The inflation number for last month hit 4.2 percent, the highest in more than three years. The New Yorker framed this as partly a consequence of the conflict with Iran boosting energy prices. Fair context — but it doesn't explain why Warsh sold the president and the public one policy and delivered another.
Meanwhile, look at what sovereign nations with their own interests do when they get the chance. Hungary's central bank is expected to cut its benchmark rate by a quarter point to 6 percent, according to 20 of 21 economists surveyed by Bloomberg. Slowing inflation and a stronger forint give Budapest room to ease borrowing costs for its people. They're not running a charity — they're acting in what they see as their national interest. The contrast with Washington is telling.

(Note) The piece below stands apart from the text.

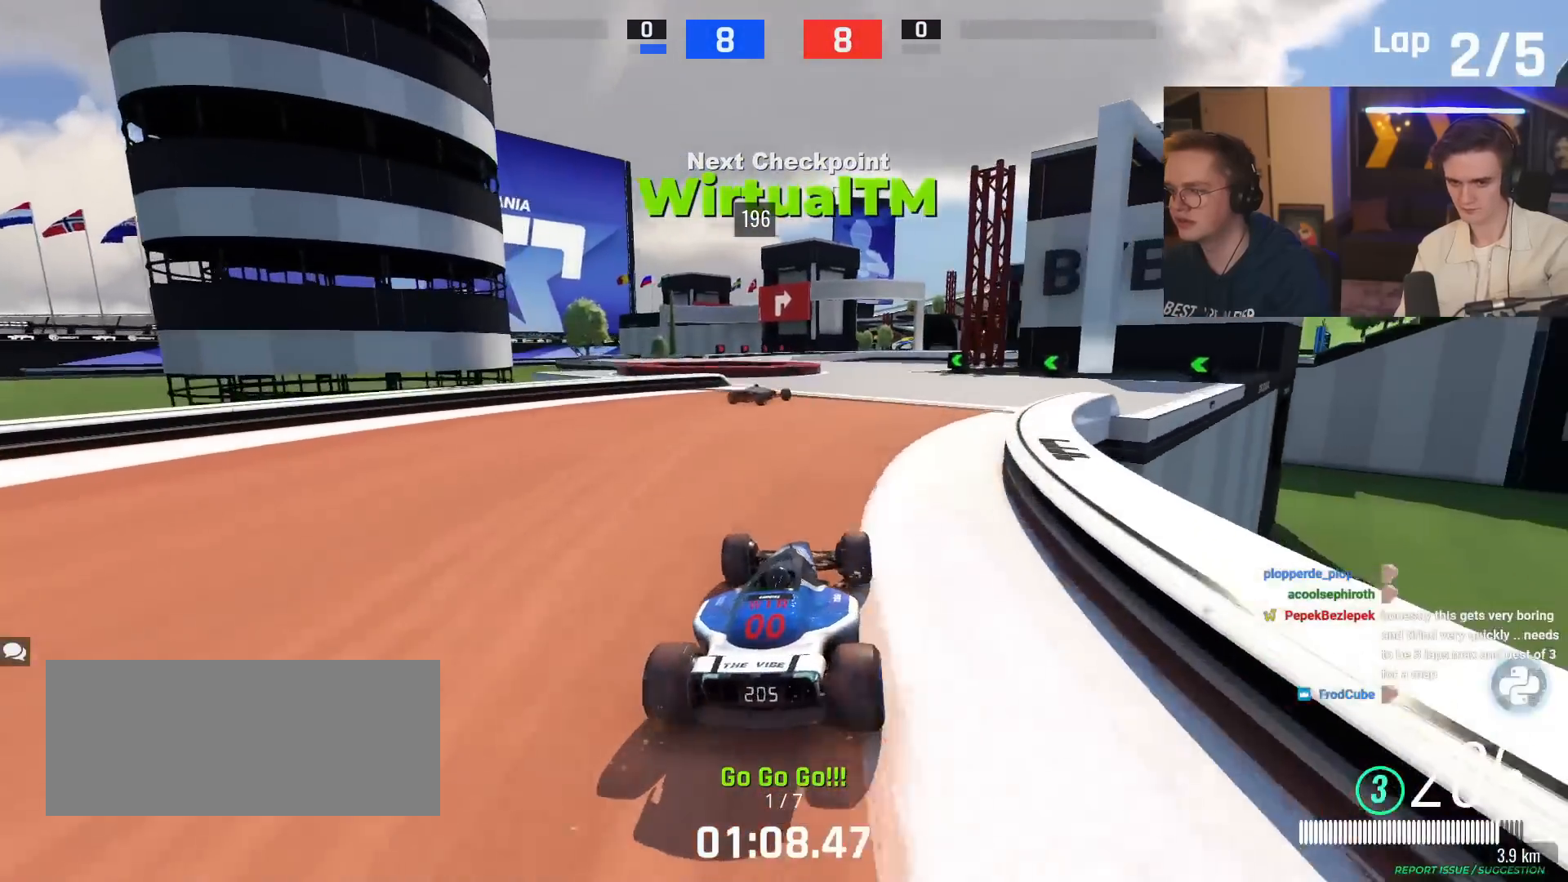
{"keys": ["left", "up"], "events": [[117, "right", "up"], [200, "right", "down"], [250, "right", "up"], [350, "left", "down"]]}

Trump, for his part, was uncharacteristically muted when asked about the prospect of rate hikes, saying only, "we have a very good guy over there now. So, I'm guided by what he wants." This from a man who called Fed policymakers "boneheads" in 2019 for not cutting rates fast enough. What changed? Warsh is supposed to be his guy. Instead, the working-class homeowner who was promised relief gets the same Wall Street medicine.
The question isn't whether Warsh is independent. It's who he's independent from. The answer, as always, is you.